▶ [Aim of the task]: Repeat the data as given. Images do not go in the copy.

▶ [Exercise data]:
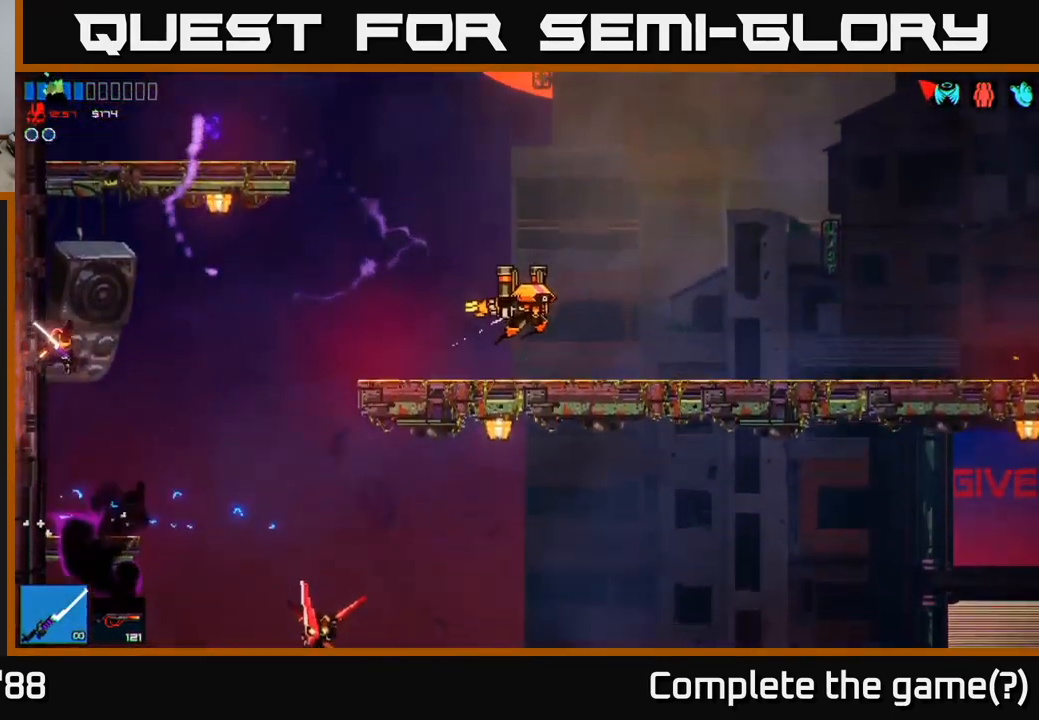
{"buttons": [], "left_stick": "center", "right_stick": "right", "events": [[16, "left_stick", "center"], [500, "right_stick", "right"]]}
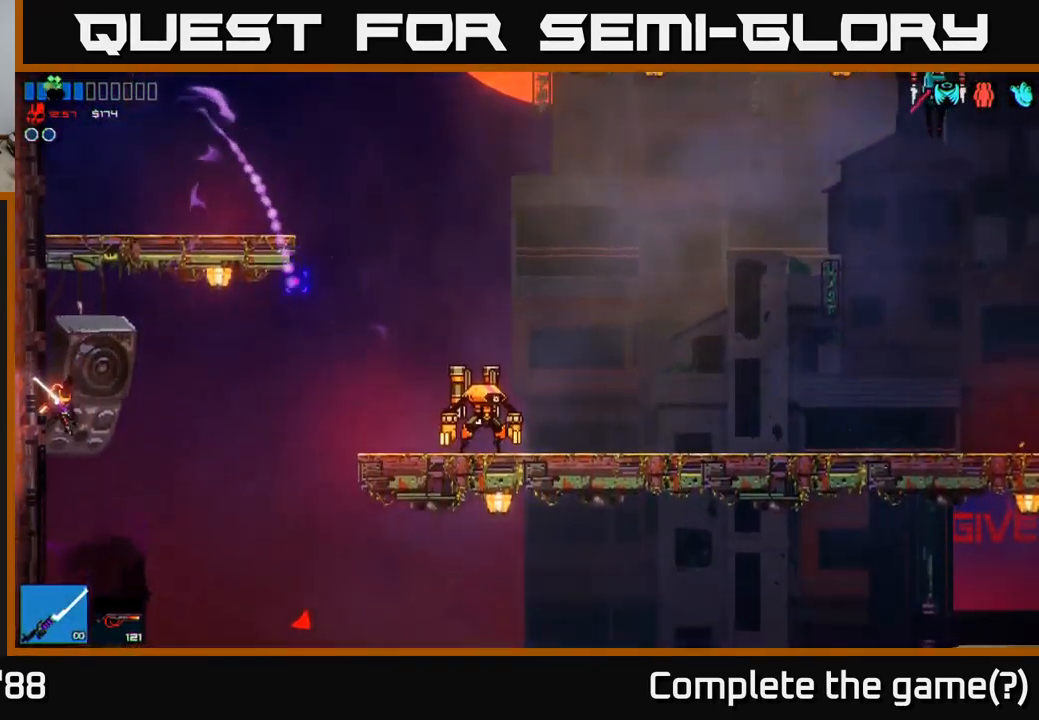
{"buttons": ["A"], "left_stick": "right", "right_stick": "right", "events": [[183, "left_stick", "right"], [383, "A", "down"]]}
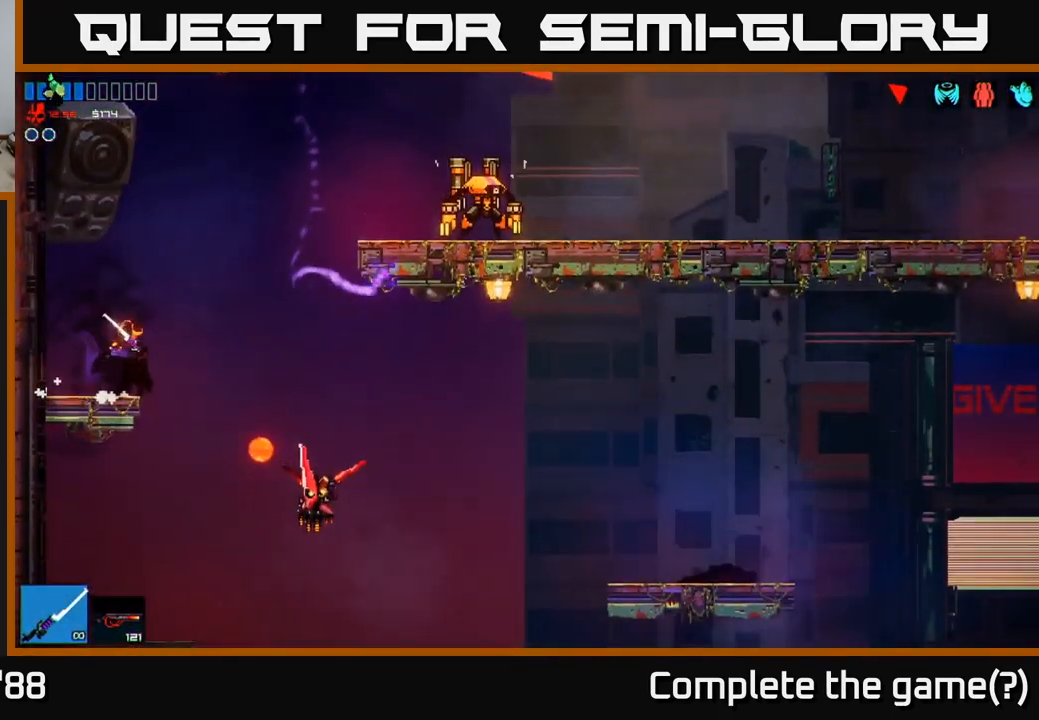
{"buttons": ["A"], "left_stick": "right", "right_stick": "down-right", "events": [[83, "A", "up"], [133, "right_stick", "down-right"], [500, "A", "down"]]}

▶ [Output below]:
{"buttons": [], "left_stick": "center", "right_stick": "right", "events": [[16, "left_stick", "center"], [500, "right_stick", "right"]]}
{"buttons": ["A"], "left_stick": "right", "right_stick": "right", "events": [[183, "left_stick", "right"], [383, "A", "down"]]}
{"buttons": ["A"], "left_stick": "right", "right_stick": "down-right", "events": [[83, "A", "up"], [133, "right_stick", "down-right"], [500, "A", "down"]]}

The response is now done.